──────── Given entries ────────
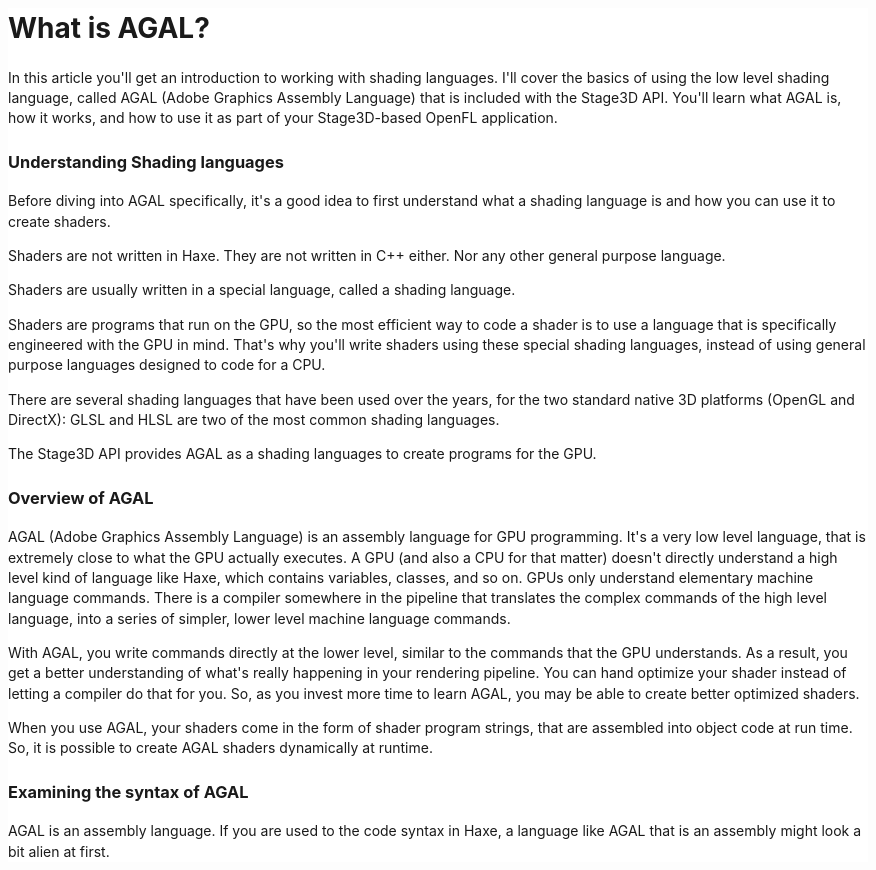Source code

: # What is AGAL?

In this article you'll get an introduction to working with shading languages.
I'll cover the basics of using the low level shading language, called AGAL
(Adobe Graphics Assembly Language) that is included with the Stage3D API. You'll
learn what AGAL is, how it works, and how to use it as part of your
Stage3D-based OpenFL application.

### Understanding Shading languages

Before diving into AGAL specifically, it's a good idea to first understand what
a shading language is and how you can use it to create shaders.

Shaders are not written in Haxe. They are not written in C++ either. Nor any
other general purpose language.

Shaders are usually written in a special language, called a shading language.

Shaders are programs that run on the GPU, so the most efficient way to code a
shader is to use a language that is specifically engineered with the GPU in
mind. That's why you'll write shaders using these special shading languages,
instead of using general purpose languages designed to code for a CPU.

There are several shading languages that have been used over the years, for the
two standard native 3D platforms (OpenGL and DirectX): GLSL and HLSL are two of
the most common shading languages.

The Stage3D API provides AGAL as a shading languages to create programs for the
GPU.

### Overview of AGAL

AGAL (Adobe Graphics Assembly Language) is an assembly language for GPU
programming. It's a very low level language, that is extremely close to what the
GPU actually executes. A GPU (and also a CPU for that matter) doesn't directly
understand a high level kind of language like Haxe, which contains variables,
classes, and so on. GPUs only understand elementary machine language commands.
There is a compiler somewhere in the pipeline that translates the complex
commands of the high level language, into a series of simpler, lower level
machine language commands.

With AGAL, you write commands directly at the lower level, similar to the
commands that the GPU understands. As a result, you get a better understanding
of what's really happening in your rendering pipeline. You can hand optimize
your shader instead of letting a compiler do that for you. So, as you invest
more time to learn AGAL, you may be able to create better optimized shaders.

When you use AGAL, your shaders come in the form of shader program strings, that
are assembled into object code at run time. So, it is possible to create AGAL
shaders dynamically at runtime.

### Examining the syntax of AGAL

AGAL is an assembly language. If you are used to the code syntax in Haxe, a
language like AGAL that is an assembly might look a bit alien at first.
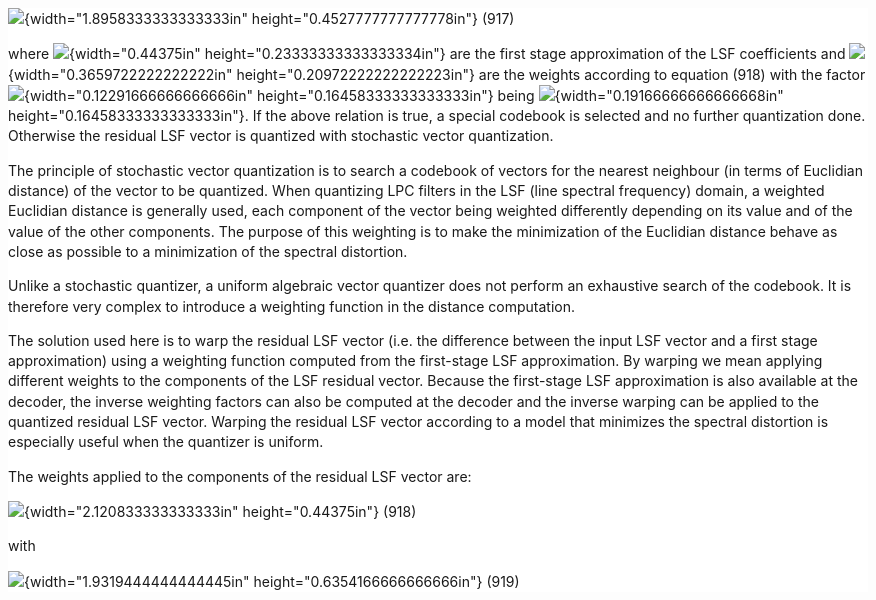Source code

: ![](media/image254.wmf){width="1.8958333333333333in"
height="0.4527777777777778in"} (917)

where ![](media/image255.wmf){width="0.44375in"
height="0.23333333333333334in"} are the first stage approximation of the
LSF coefficients and
![](media/image256.wmf){width="0.3659722222222222in"
height="0.20972222222222223in"} are the weights according to equation
(918) with the factor
![](media/image257.wmf){width="0.12291666666666666in"
height="0.16458333333333333in"} being
![](media/image258.wmf){width="0.19166666666666668in"
height="0.16458333333333333in"}. If the above relation is true, a
special codebook is selected and no further quantization done. Otherwise
the residual LSF vector is quantized with stochastic vector
quantization.

The principle of stochastic vector quantization is to search a codebook
of vectors for the nearest neighbour (in terms of Euclidian distance) of
the vector to be quantized. When quantizing LPC filters in the LSF (line
spectral frequency) domain, a weighted Euclidian distance is generally
used, each component of the vector being weighted differently depending
on its value and of the value of the other components. The purpose of
this weighting is to make the minimization of the Euclidian distance
behave as close as possible to a minimization of the spectral
distortion.

Unlike a stochastic quantizer, a uniform algebraic vector quantizer does
not perform an exhaustive search of the codebook. It is therefore very
complex to introduce a weighting function in the distance computation.

The solution used here is to warp the residual LSF vector (i.e. the
difference between the input LSF vector and a first stage approximation)
using a weighting function computed from the first-stage LSF
approximation. By warping we mean applying different weights to the
components of the LSF residual vector. Because the first-stage LSF
approximation is also available at the decoder, the inverse weighting
factors can also be computed at the decoder and the inverse warping can
be applied to the quantized residual LSF vector. Warping the residual
LSF vector according to a model that minimizes the spectral distortion
is especially useful when the quantizer is uniform.

The weights applied to the components of the residual LSF vector are:

![](media/image259.wmf){width="2.120833333333333in" height="0.44375in"}
(918)

with

![](media/image260.wmf){width="1.9319444444444445in"
height="0.6354166666666666in"} (919)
────────
Goal of the exercise: Among the lines of the data above, find those with the word "being" and show them.

Answer section:
height="0.16458333333333333in"} being
used, each component of the vector being weighted differently depending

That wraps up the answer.